------ Dataset records ------

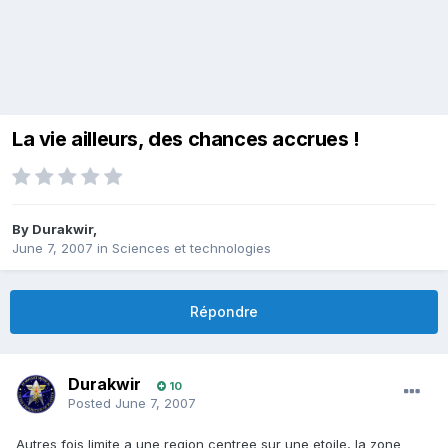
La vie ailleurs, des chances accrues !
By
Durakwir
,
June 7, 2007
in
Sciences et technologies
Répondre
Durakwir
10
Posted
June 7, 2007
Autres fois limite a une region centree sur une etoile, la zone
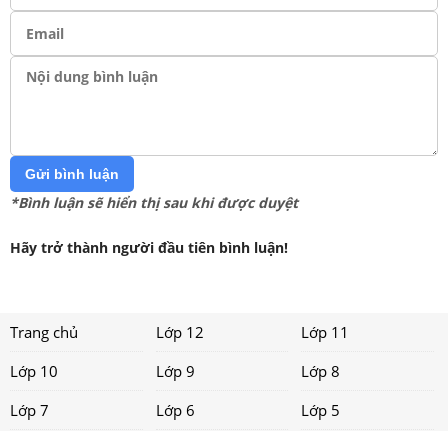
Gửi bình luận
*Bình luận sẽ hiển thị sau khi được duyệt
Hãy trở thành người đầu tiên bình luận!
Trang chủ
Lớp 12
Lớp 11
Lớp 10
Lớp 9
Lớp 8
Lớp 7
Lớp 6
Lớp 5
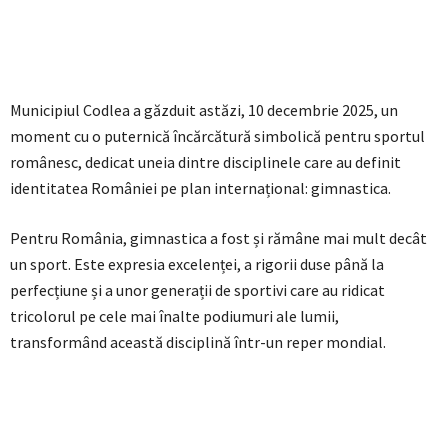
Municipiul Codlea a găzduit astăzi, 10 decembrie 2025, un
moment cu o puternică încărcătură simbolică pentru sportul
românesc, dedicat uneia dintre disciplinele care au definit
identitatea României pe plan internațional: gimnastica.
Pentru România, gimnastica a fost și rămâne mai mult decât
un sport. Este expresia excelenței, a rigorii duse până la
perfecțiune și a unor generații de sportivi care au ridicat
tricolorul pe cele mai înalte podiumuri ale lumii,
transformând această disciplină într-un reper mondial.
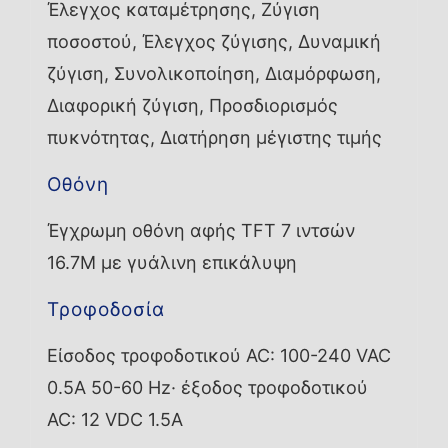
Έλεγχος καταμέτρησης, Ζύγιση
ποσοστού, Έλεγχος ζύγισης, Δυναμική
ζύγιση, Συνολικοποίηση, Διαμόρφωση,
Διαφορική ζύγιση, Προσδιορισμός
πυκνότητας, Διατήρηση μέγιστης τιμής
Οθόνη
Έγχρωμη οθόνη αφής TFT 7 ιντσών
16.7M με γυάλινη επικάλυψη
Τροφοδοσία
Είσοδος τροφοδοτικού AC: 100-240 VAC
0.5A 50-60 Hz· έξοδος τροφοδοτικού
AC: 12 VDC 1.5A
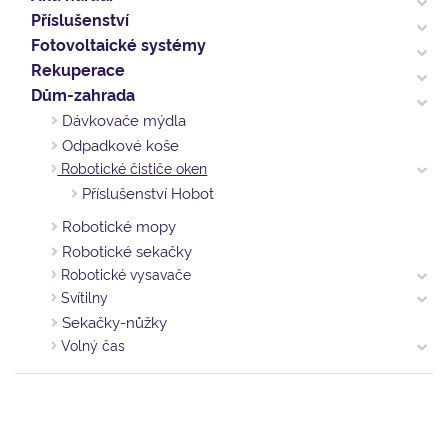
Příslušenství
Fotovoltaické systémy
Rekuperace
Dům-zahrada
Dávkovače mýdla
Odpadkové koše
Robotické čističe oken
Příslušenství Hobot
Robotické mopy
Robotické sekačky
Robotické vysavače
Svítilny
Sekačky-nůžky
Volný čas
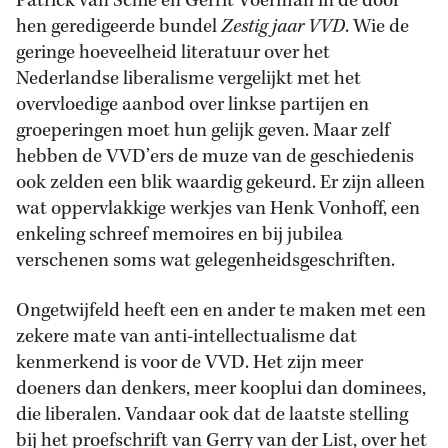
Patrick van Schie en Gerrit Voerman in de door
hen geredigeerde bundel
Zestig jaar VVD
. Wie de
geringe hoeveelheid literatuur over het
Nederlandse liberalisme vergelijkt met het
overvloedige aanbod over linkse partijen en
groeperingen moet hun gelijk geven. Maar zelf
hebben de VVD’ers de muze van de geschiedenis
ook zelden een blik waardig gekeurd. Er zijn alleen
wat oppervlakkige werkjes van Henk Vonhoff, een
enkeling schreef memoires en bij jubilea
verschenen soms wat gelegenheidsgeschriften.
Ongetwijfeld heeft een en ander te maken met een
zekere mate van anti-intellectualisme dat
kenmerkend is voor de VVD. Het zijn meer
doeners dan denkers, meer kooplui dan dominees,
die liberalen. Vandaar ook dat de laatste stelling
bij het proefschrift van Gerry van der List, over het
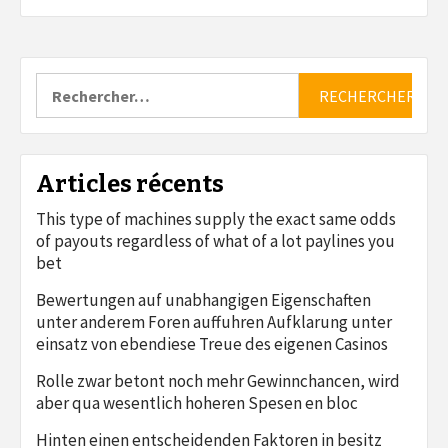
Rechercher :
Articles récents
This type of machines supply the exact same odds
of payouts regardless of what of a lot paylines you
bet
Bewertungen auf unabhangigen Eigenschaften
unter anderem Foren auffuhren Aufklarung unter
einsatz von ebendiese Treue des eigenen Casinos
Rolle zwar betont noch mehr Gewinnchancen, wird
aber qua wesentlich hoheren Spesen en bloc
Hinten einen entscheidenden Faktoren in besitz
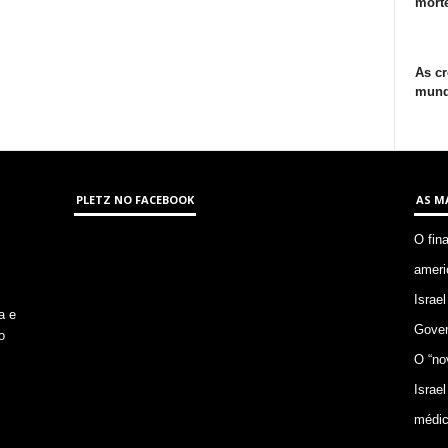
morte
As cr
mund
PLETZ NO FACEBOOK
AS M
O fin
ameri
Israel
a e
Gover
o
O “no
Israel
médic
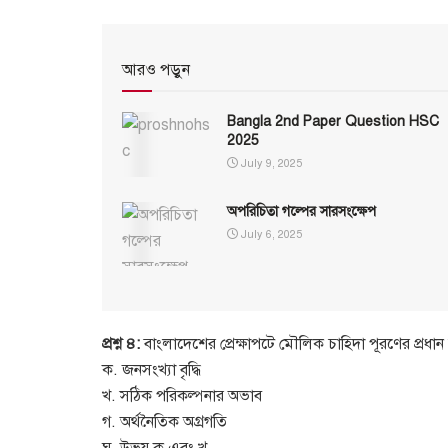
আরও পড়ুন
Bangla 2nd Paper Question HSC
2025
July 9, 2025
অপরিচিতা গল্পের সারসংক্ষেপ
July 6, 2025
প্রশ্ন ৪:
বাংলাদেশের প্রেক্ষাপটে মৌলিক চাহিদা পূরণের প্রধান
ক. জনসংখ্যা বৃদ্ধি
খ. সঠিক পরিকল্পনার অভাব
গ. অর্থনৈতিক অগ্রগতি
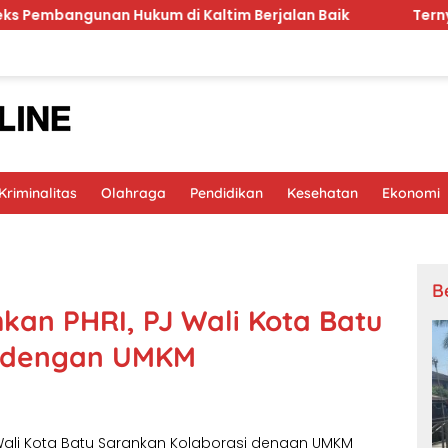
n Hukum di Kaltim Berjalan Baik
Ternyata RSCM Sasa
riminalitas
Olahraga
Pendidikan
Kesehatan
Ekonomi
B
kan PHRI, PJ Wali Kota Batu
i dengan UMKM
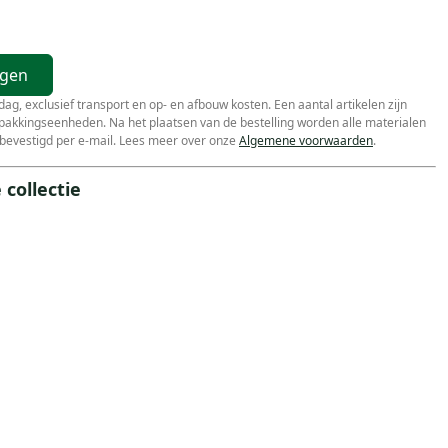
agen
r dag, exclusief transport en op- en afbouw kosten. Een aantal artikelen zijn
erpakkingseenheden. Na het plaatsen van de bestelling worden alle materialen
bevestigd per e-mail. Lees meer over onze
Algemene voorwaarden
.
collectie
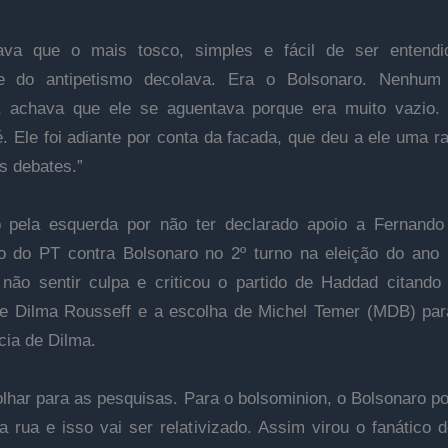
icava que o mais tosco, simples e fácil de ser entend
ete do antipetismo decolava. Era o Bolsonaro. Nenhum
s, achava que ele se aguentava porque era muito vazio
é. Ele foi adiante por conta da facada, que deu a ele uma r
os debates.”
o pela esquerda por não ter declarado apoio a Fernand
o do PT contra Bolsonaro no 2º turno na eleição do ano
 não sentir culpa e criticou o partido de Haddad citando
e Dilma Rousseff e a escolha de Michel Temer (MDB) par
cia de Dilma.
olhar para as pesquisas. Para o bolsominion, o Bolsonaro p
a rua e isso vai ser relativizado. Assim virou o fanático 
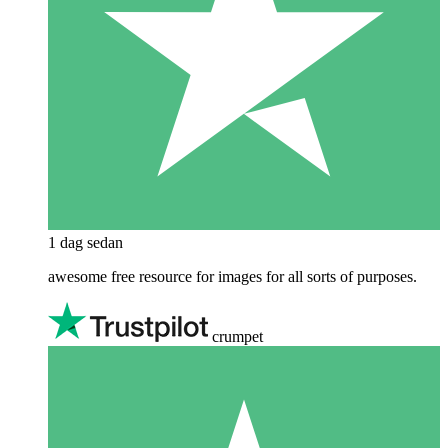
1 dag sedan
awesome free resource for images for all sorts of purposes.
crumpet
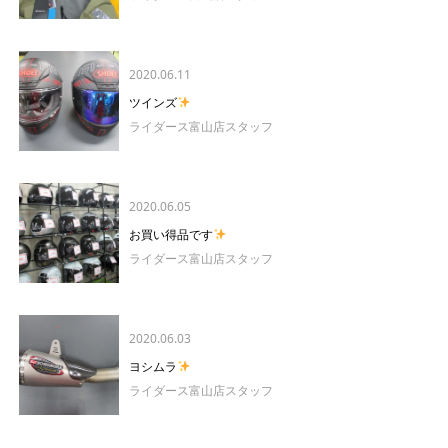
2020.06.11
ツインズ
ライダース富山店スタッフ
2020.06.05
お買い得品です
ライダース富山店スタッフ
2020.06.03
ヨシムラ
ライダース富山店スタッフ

------
------ Dataset records ------

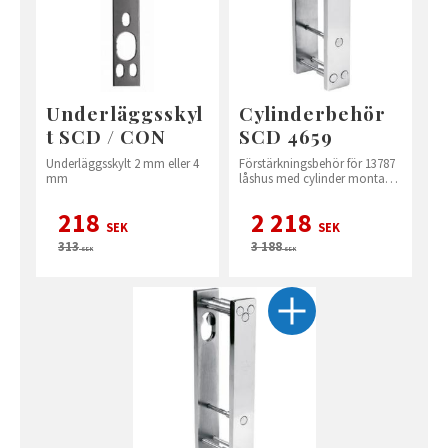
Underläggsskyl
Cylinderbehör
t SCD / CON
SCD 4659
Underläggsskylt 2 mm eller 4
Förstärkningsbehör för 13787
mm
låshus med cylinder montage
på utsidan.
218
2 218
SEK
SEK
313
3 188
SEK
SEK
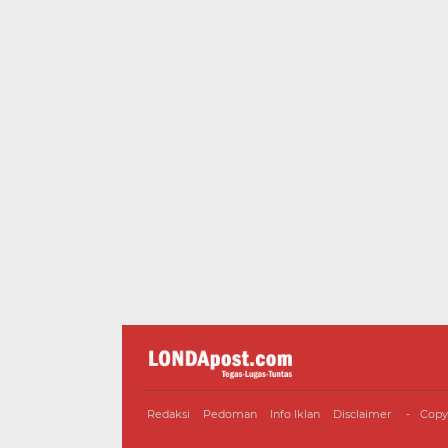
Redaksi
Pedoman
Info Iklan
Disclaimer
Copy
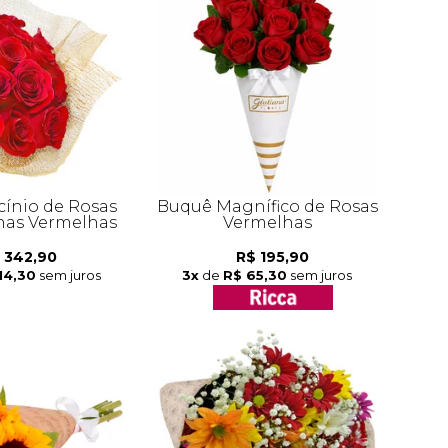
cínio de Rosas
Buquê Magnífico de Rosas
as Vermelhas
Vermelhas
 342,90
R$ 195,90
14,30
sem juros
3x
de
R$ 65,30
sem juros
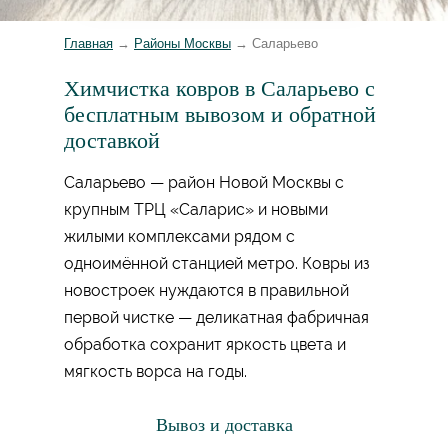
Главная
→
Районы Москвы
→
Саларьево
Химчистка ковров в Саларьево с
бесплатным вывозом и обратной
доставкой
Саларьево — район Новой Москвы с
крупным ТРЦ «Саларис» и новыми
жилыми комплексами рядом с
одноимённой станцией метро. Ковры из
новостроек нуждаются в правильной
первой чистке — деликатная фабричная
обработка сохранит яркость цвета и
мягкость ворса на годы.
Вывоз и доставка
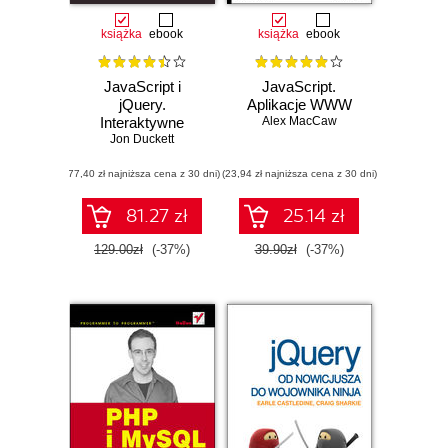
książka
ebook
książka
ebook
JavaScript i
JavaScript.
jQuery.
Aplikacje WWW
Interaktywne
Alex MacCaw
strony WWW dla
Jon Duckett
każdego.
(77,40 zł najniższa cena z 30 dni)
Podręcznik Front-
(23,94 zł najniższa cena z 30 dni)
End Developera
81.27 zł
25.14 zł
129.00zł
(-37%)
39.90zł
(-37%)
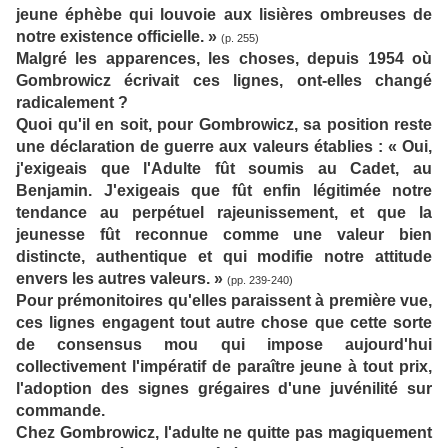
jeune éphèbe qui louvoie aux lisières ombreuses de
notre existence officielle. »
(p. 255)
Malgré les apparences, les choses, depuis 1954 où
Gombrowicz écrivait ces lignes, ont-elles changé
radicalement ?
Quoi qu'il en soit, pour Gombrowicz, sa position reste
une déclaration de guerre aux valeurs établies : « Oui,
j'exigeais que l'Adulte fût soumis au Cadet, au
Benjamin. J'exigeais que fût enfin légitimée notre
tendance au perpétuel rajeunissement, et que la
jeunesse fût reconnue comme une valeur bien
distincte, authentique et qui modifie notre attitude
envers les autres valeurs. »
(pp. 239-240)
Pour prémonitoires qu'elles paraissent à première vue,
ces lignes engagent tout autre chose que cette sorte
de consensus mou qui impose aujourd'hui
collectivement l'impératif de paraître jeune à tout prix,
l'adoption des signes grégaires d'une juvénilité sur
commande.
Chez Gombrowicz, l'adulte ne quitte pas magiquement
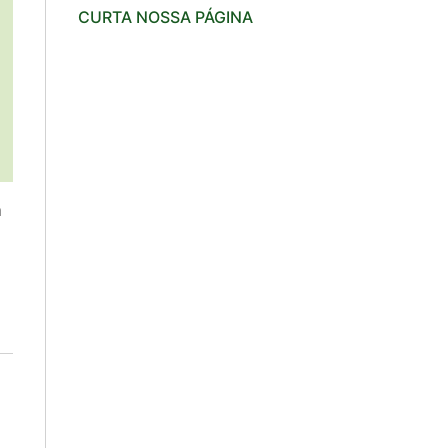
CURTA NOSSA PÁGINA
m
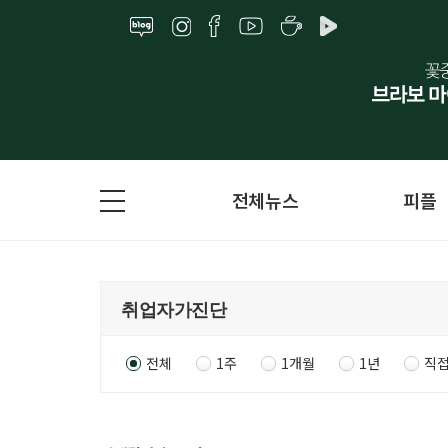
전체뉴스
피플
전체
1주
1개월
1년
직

------
------ Dataset records ------

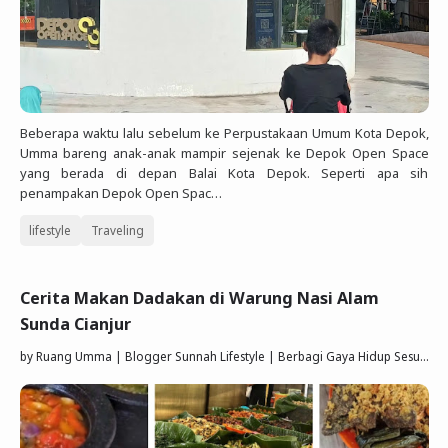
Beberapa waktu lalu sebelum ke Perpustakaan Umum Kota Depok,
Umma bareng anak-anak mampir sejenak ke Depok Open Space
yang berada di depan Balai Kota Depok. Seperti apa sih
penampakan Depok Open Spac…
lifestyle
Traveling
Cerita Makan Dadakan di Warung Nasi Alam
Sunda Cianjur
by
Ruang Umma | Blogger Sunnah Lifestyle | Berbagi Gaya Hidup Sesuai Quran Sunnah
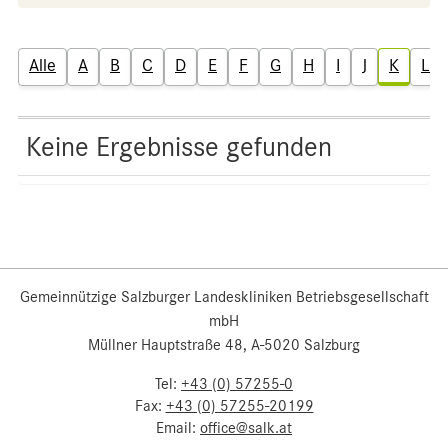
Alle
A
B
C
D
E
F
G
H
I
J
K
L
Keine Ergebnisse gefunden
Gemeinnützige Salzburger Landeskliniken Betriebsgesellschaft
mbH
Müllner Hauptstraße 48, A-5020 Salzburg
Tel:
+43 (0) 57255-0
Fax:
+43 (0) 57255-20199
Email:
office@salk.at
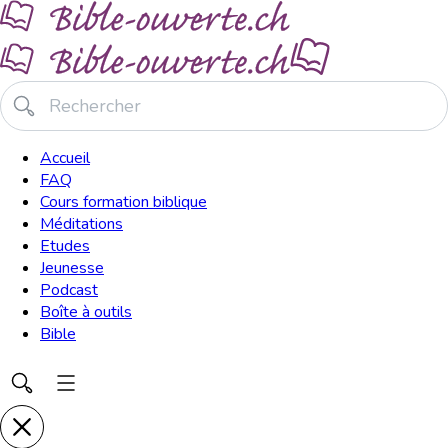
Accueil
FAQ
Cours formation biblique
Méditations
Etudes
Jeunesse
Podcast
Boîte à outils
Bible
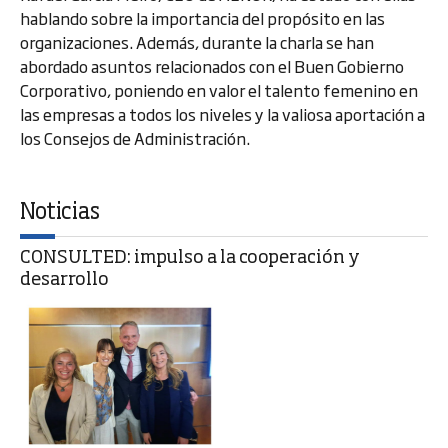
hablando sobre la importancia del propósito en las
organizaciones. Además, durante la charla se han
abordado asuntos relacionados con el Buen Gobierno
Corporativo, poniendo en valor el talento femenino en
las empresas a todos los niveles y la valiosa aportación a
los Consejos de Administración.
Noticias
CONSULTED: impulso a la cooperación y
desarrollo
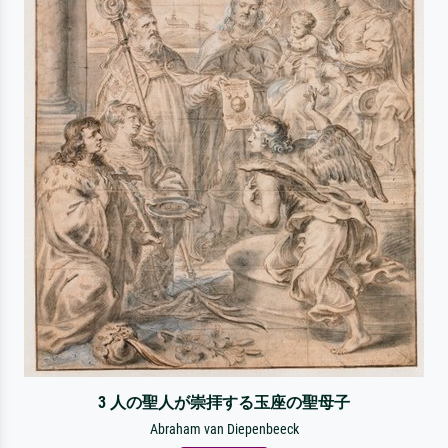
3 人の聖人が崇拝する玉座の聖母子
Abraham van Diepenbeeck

------

* **Task to carry out**
Return the lines above that include the string "elles".

* **Result**
Gombrowicz écrivait ces lignes, ont-elles changé
Pour prémonitoires qu'elles paraissent à première vue,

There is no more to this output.